1. Dünya Savaşı’nın patlak vermesinden önce Batı, Rusya’yı pazar ve hammadde kaynağı olarak görüyordu. Cephelerde askerî hareketlilik başladığında, Büyük Britanya ve Fransa’nın temel çıkarı, müttefik Rusya’nın bu savaşa katkısını en üst düzeye çıkarmaktı; aynı zamanda katkısı da müttefiklerin hedeflerine aykırı olmamalıydı: Minimum faydada Rusya’yı zayıflatarak kontrol altına almak, maksimum faydada ise onun parçalanmasını sağlamak. (Başka bir geleneksel imparatorluk olan Osmanlı için de aynı hedefler izleniyordu.)

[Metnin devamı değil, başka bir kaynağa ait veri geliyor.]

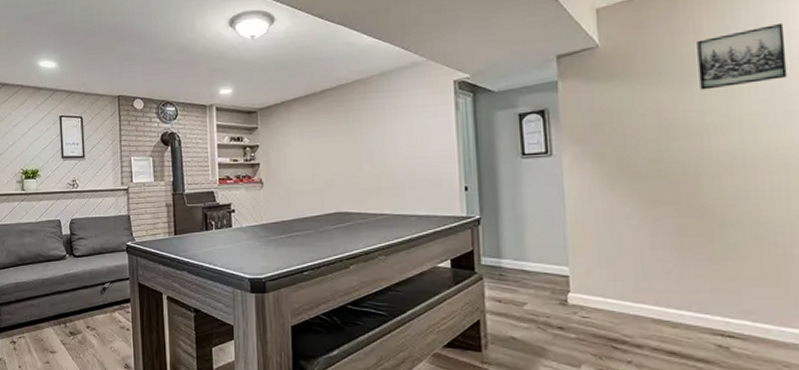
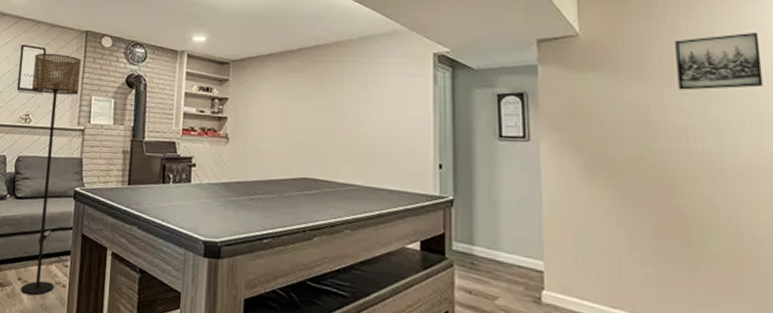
floor lamp: none [73,120,119,340] -> present [20,53,82,295]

Bunun için Fransa’nın Rusya’da kendi etki merkezini yaratması gerekiyordu. Müttefiklerin muhalefetle yoğun bağlantıları vardı. Muhalefet, imparatora değil Duma’ya itaat etmesi gereken sözde “Sorumlu Bakanlığın” kurulması için Çar II. Nikolay’ın rızasını alma gayretindeydi. Yani Rusya’da imparatorluğun mevcut mevzuatına aykırı diğer bir parlamenter sistem getirmeye çalışıyordu. Rus sosyal figürlerinin yardımıyla, İtilaf devletlerinin resmî ve gayrı resmî ajanları, ülkenin iç düzenine, askerî programına, sanayiine ve ordunun tedarikine aktif olarak müdahale etmeye başlamışlardı.

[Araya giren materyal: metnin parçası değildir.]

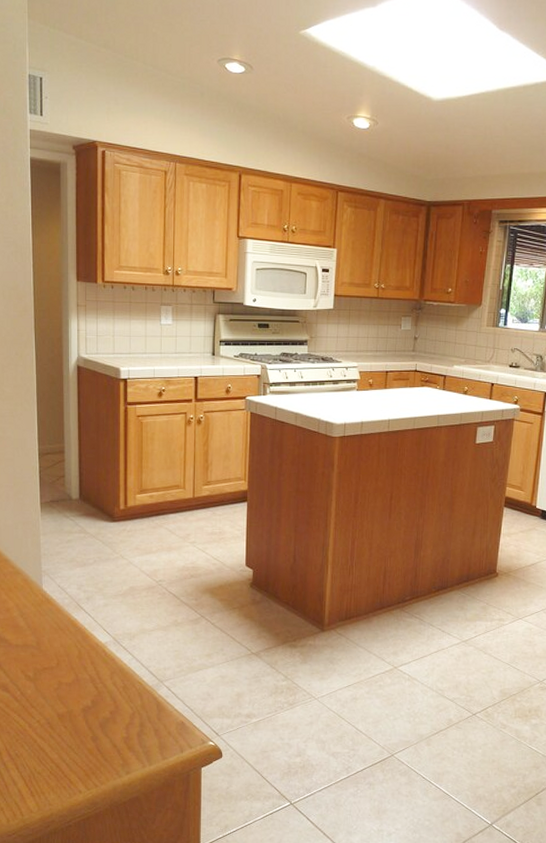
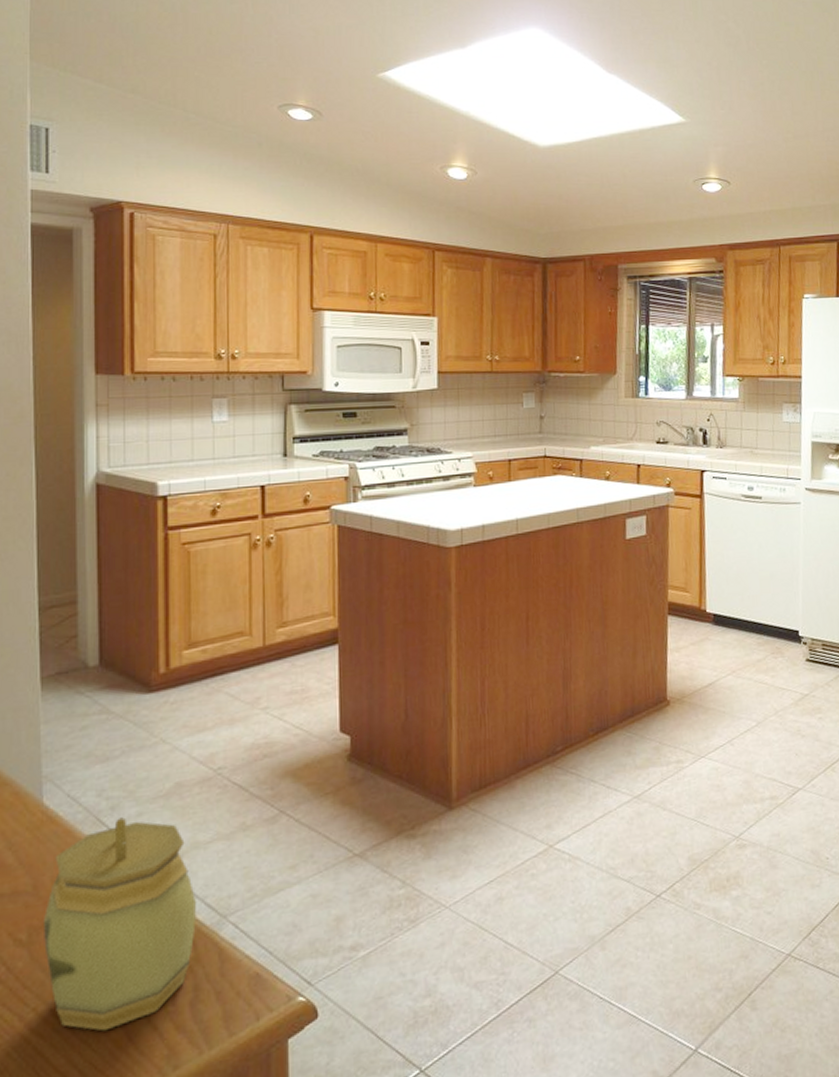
jar: none [43,605,143,742] -> present [42,817,197,1032]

Rusya için askerî açıdan başarısız olan 1915 yılının ardından Kafkasya cephesinde geniş çaplı işgaller geldi. Bunlar Rus diplomasisini otomatik olarak harekete geçirmişti. Rus ordusunun genel yorgunluğuna rağmen, Rusya Dışişleri Bakanı Sergei Sazonov, Rusya’nın savaştan galibiyetle çıkmasına kadar savaştan çekilmemesi şartıyla, Boğazların ve İstanbul’un Rusya tarafından ilhak edilmesi için İngiliz hükümetinin rızasını aldı. Daha sonra Osmanlı İmparatorluğu’na rağmen müttefiklerin toprak kazanımları gizli Sykes-Picot Antlaşması ile tanımlandı. İngilizler ve Fransızlar, Rusya’nın 1917’de İtilaf devletlerinin ilkbahar-yaz taarruzuna katılması karşılığında Boğazları, İstanbul’u ve Trabzon’dan Bitlis’e kadar Osmanlı topraklarını Rusya’ya devretmeyi kabul etmişlerdi. Ancak aslında Ruslara herhangi bir taviz vermeyi düşünmüyorlardı.

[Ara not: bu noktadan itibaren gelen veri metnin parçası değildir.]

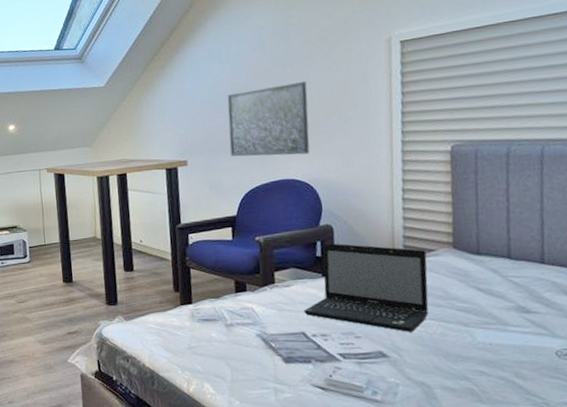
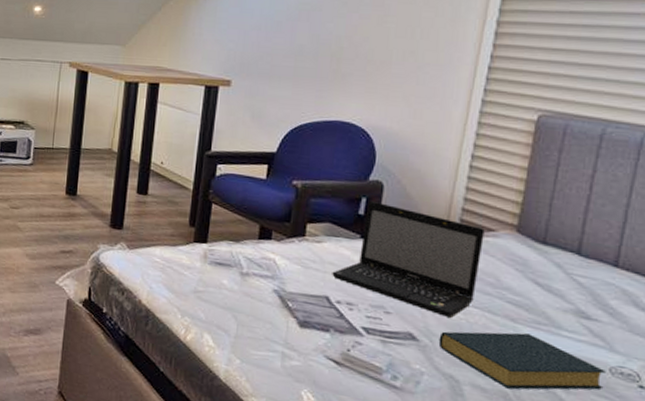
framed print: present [227,81,310,157] -> none [282,11,385,97]
hardback book: none [405,334,554,385] -> present [438,331,607,390]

Büyük Britanya, Rusya’nın finansal temas kurabileceği, böylece İngiltere’nin etkisini zayıflatabileceği ABD’nin savaşa girmesinden korkmuştu. Ayrıca, Almanya için ikinci bir cephenin oluşturulması, onu Rusya ile ayrı bir barış antlaşması imzalamaya zorlayabilir, bunun sonucunda teorik olarak Rusya için gerekli olan Şark sorununa bir çözüm getirebilirdi.

Ayrı bir barış antlaşmasını hazırlayan müzakerelerle ilgili söylentileri şişirmek Almanların işine geliyordu; böylece müttefiklerin aralarını bozmakla kalmayıp, Rusya’da hükümet karşıtı duygulara da neden olmuşlardı. Duma, Devlet Şurasında ve liberal basın sayfalarında güya Almanya ile ayrı bir anlaşma hazırlayan Çar’ı ve çevresini Almancılıkla suçluyordu. Bu kampanyanın baş figürleri Alman Çariçe Aleksandra Fyodorovna, G. Rasputin, Bakanlar Kurulu Başkanı B. V. Ştürmer’di (1916’da görevindeyken Rusya sanayide ilerleme kaydetmişti).